翌日、卒業式の練習を1時間だけして、担任から軽く報告を聞いたあとは、各自自由だった。久野は難しそうな本を読んでいる。余裕の表情。第1志望校に受かったのだと思った。
「ねえ、ちょっと」
声をかける。PCオタクでも、オタクの一般的なイメージとは大きく違って、いわゆるイケメンなのだ。ただし生徒はあまり近寄らない。
「なんだい、柏木君」
久野は本を閉じて、僕を見た。柏木、と言った。僕が佐山だったことを知らないみたいだ。
「久野君のとこにさ、変なメール、届いたことない」
「変なメール? 君が僕宛てに出したの」
「違うよ。差出人不明の、未来を予言したメールみたいなの」
「もしかしてそんなのが君宛てに来たの? その怪しいメールと僕とは、一体なんの関係があるの」
この反応は、まったく心当たりがない様子だ。
「率直に訊きたいんだけど。未来にメールを送るのって無理?」
「送れるよ。携帯から僕にメールしてみなよ。
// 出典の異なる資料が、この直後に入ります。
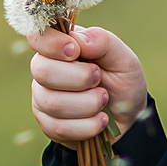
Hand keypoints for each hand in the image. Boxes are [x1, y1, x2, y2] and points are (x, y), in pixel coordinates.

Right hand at [27, 25, 147, 146]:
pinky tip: (101, 120)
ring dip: (88, 104)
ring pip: (53, 103)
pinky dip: (88, 125)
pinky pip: (60, 128)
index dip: (52, 44)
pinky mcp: (48, 125)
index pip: (38, 38)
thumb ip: (103, 42)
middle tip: (98, 79)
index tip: (76, 51)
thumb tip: (79, 40)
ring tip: (104, 100)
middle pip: (42, 71)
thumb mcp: (122, 58)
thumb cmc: (121, 81)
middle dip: (79, 78)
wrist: (128, 117)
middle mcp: (45, 71)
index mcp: (60, 48)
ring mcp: (43, 99)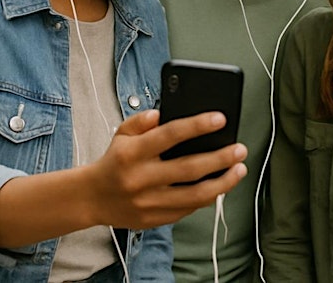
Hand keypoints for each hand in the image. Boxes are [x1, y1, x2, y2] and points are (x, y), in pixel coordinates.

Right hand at [86, 109, 247, 229]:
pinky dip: (207, 198)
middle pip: (189, 168)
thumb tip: (161, 113)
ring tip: (239, 170)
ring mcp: (148, 202)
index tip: (221, 118)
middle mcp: (141, 179)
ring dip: (223, 183)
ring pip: (194, 196)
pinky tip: (220, 186)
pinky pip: (188, 210)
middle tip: (240, 149)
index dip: (197, 125)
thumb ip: (141, 120)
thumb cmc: (114, 161)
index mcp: (132, 153)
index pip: (170, 135)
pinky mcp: (154, 219)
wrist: (92, 199)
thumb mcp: (121, 134)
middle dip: (220, 158)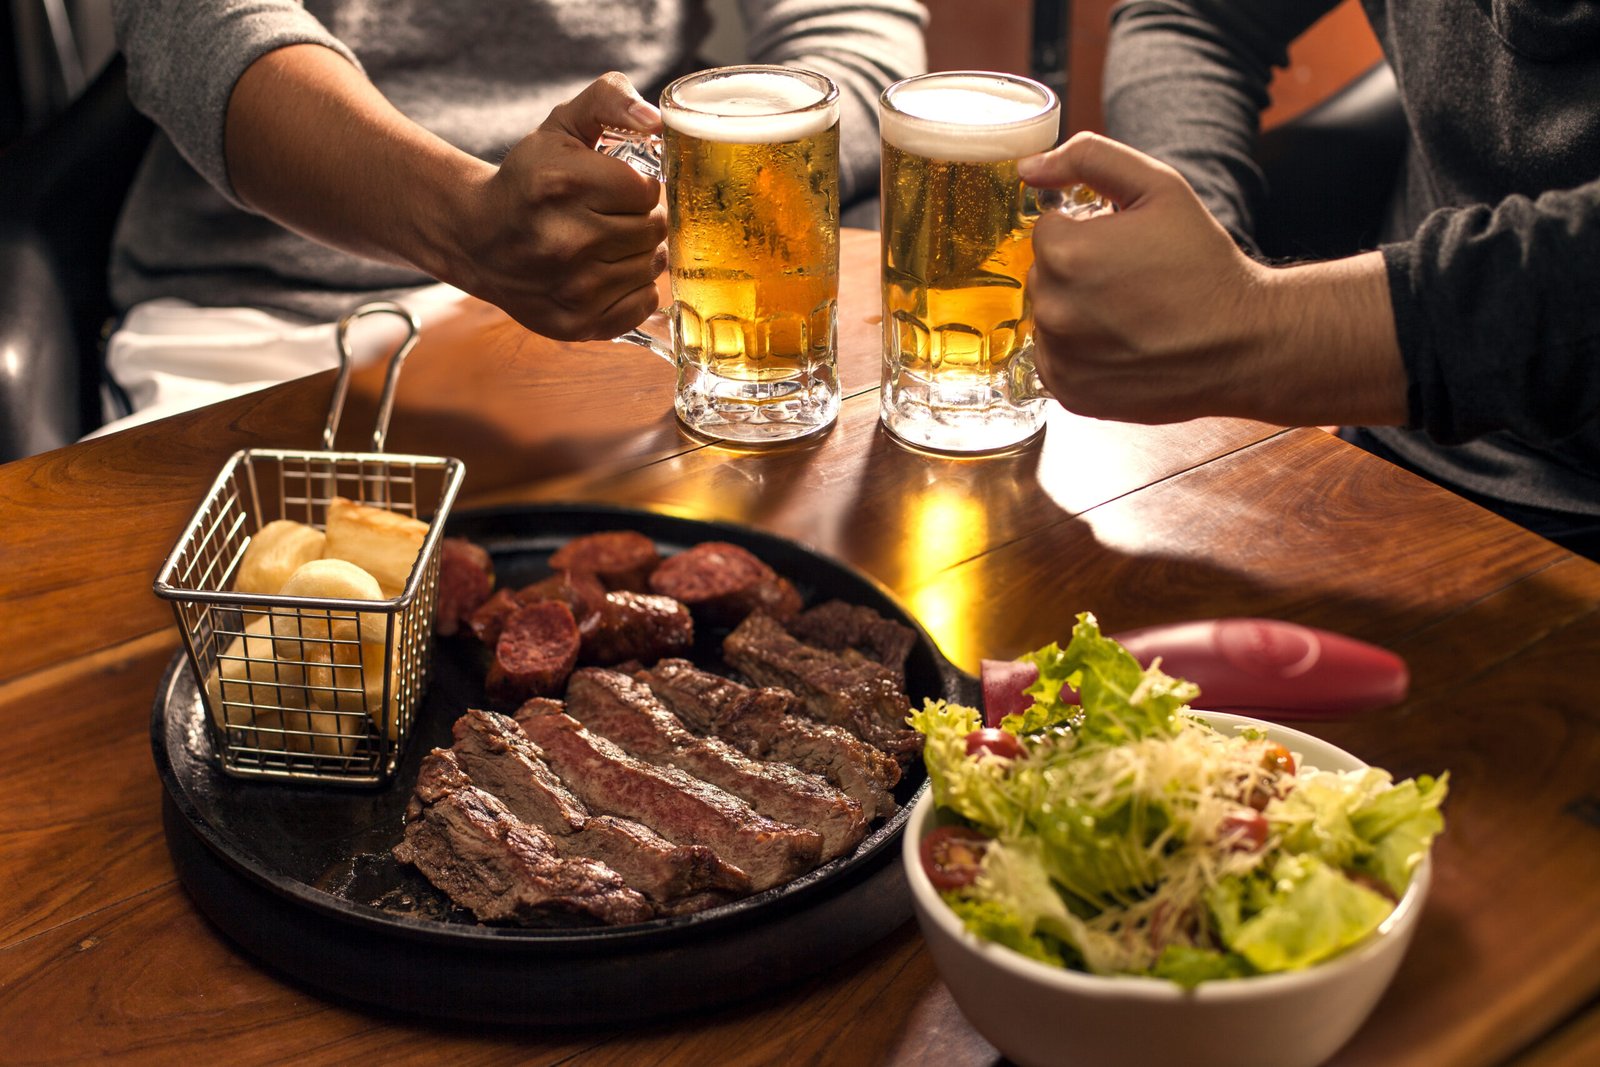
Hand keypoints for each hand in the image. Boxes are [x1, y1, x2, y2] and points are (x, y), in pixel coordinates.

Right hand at [450, 72, 668, 341]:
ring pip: (651, 267)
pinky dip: (634, 289)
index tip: (616, 189)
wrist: (477, 237)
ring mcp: (572, 289)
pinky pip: (643, 304)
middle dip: (641, 219)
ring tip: (607, 243)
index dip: (637, 188)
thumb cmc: (529, 179)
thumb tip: (655, 120)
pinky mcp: (577, 324)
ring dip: (639, 253)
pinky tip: (607, 272)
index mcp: (564, 185)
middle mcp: (567, 240)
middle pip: (654, 230)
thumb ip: (610, 100)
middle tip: (613, 216)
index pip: (648, 191)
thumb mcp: (562, 125)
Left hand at [1019, 133, 1406, 427]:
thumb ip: (1090, 158)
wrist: (1243, 344)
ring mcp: (1059, 356)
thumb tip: (1030, 167)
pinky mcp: (1069, 393)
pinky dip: (1080, 353)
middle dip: (1078, 272)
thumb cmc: (1205, 264)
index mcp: (1065, 252)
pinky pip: (1056, 360)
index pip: (1048, 230)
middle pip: (1044, 275)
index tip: (1125, 247)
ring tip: (1131, 316)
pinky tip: (1122, 346)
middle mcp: (1053, 308)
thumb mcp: (1160, 187)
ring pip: (1049, 317)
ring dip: (1077, 313)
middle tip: (1132, 282)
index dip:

受信する頃にはもう未来だよ」
「そういうことじゃなくて。10年、15年先の未来とか」
「そんなこと、考えるだけ無駄だねぇ」
久野は呆れた顔をしていた。未来の君はその無駄を考えて発明するんだよ、という言葉を飲み込む。
言ってもいいのだろうか。言うことによって、久野が発明を回避する未来が生まれてしまうかもしれない。すると僕が困る。妹が死んでしまうから。
「ねえ、急にどうしたの。予言メールを信じて、SF的なものにでも目覚めた? SFもね、ちゃんと科学的な考えに基づいて話が作られているんだよ。そこ理解してる? これだから文系は。そんなメール、信じちゃいけませんよ」
もう少し嫌味なく話すことができれば人も集まってくると思うのに。やっぱり苦手だ。
廊下を、仲間4人が通り過ぎていった。吉田と目があい、手を挙げる。他の3人も気づいたらしく、笑って手を振ってきた。
すぐにでも話しかけに行きたかったけれど、我慢。今は久野の話を聞きたい。